21-09-2008, 11:29 AM
Basics of Audio Compression
Advances in digital audio technology are fueled by two sources: hardware developments and new signal processing techniques. When processors dissipated tens of watts of power and memory densities were on the order of kilobits per square inch, portable playback devices like an MP3 player were not possible. Now, however, power dissipation, memory densities, and processor speeds have improved by several orders of magnitude. Advancements in signal processing are exemplified by Internet broadcast applications: if the desired sound quality for an internet broadcast used 16-bit PCM encoding at 44.1 KHz, such an application would require a 1.4 Mbps (2 x 16 x 44k) channel for a stereo signal! Fortunately new bit rate reduction techniques in signal processing for audio of this quality are constantly being released.
Increasing hardware efficiency and an expanding array of digital audio representation formats are giving rise to a wide variety of new digital audio applications.

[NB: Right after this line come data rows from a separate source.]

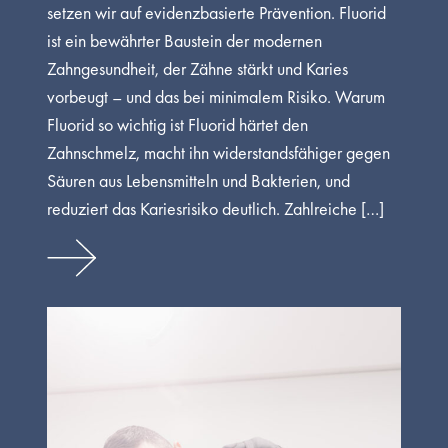
setzen wir auf evidenzbasierte Prävention. Fluorid
ist ein bewährter Baustein der modernen
Zahngesundheit, der Zähne stärkt und Karies
vorbeugt – und das bei minimalem Risiko. Warum
Fluorid so wichtig ist Fluorid härtet den
Zahnschmelz, macht ihn widerstandsfähiger gegen
Säuren aus Lebensmitteln und Bakterien, und
reduziert das Kariesrisiko deutlich. Zahlreiche […]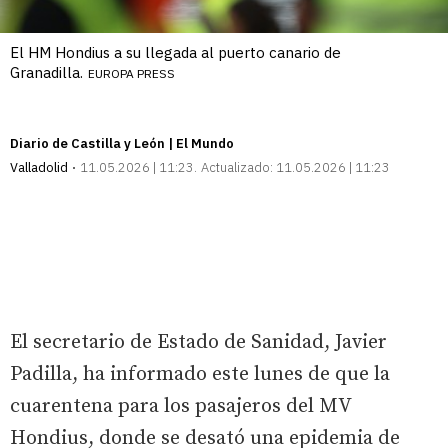
El HM Hondius a su llegada al puerto canario de
Granadilla.
EUROPA PRESS
Diario de Castilla y León | El Mundo
Valladolid
11.05.2026 | 11:23
Actualizado:
11.05.2026 | 11:23
El secretario de Estado de Sanidad, Javier
Padilla, ha informado este lunes de que la
cuarentena para los pasajeros del MV
Hondius, donde se desató una epidemia de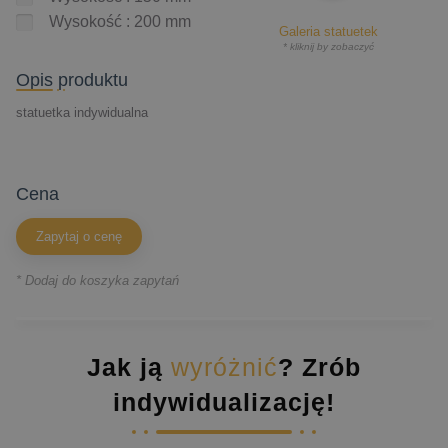
Wysokość : 200 mm
Galeria statuetek
* kliknij by zobaczyć
Opis produktu
statuetka indywidualna
cena
Zapytaj o cenę
* Dodaj do koszyka zapytań
Jak ją
wyróżnić
? Zrób
indywidualizację!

These applications include portable music playback devices, digital surround sound for cinema, high-quality digital radio and television broadcast, Digital Versatile Disc (DVD), and many others. This paper introduces digital audio signal compression, a technique essential to the implementation of many digital audio applications. Digital audio signal compression is the removal of redundant or otherwise irrelevant information from a digital audio signal, a process that is useful for conserving both transmission bandwidth and storage space. We begin by defining some useful terminology. We then present a typical "encoder" (as compression algorithms are often called) and explain how it functions. Finally consider some standards that employ digital audio signal compression, and discuss the future of the field.

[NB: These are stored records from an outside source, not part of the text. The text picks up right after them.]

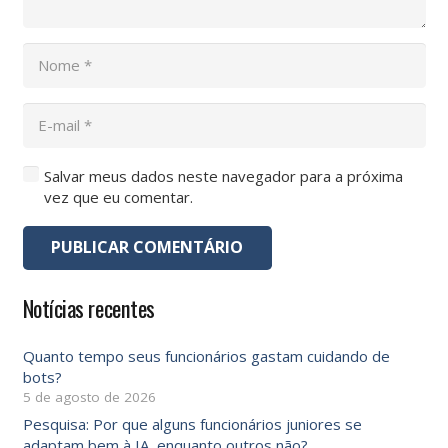
Salvar meus dados neste navegador para a próxima
vez que eu comentar.
PUBLICAR COMENTÁRIO
Notícias recentes
Quanto tempo seus funcionários gastam cuidando de
bots?
5 de agosto de 2026
Pesquisa: Por que alguns funcionários juniores se
adaptam bem à IA, enquanto outros não?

Psychoacoustics is the study of subjective human perception of sounds. Effectively, it is the study of acoustical perception. Psychoacoustic modeling has long-since been an integral part of audio compression. It exploits properties of the human auditory system to remove the redundancies inherent in audio signals that the human ear cannot perceive. More powerful signals at certain frequencies 'mask' less powerful signals at nearby frequencies by de-sensitizing the human ear's basilar membrane (which is responsible for resolving the frequency components of a signal). The entire MP3 phenomenon is made possible by the confluence of several distinct but interrelated elements: a few simple insights into the nature of human psychoacoustics, a whole lot of number crunching, and conformance to a tightly specified format for encoding and decoding audio into compact bitstreams.
Audio Compression vs. Speech Compression
This paper focuses on audio compression techniques, which differ from those used in speech compression. Speech compression uses a model of the human vocal tract to express particular signal in a compressed format. This technique is not usually applied in the field of audio compression due to the ast array of sounds that can be generated - models that represent audio generation would be too complex to implement. So instead of modeling the source of sounds, modern audio compression models the receiver, i.e., the human ear.
Lossless vs. Lossy
When we speak of compression, we must distinguish between two different types: lossless, and lossy. Lossless compression retains all the information in a given signal, i.e., a decoder can, perfectly reconstruct a compressed signal. In contrast, lossy compression eliminates information, from the original signal. As a result, a reconstructed signal may differ from the original. With audio signals, the differences between the original and reconstructed signals only matter if they are detectable by the human ear. As we will explore shortly, audio compression employs both lossy and lossless techniques.
Basic Building Blocks
Figure 1 shows a generic encoder or "compressor that takes blocks of sampled audio signal as its input. These blocks typically consist of between 500 and 1500 samples per channel, depending on the encoder specification. For example, the MPEG-1 layer III (MP3) specification takes 576 samples per channel per input block. The output is a compressed representation of the input block (a "frame") that can be transmitted or stored for subsequent decoding.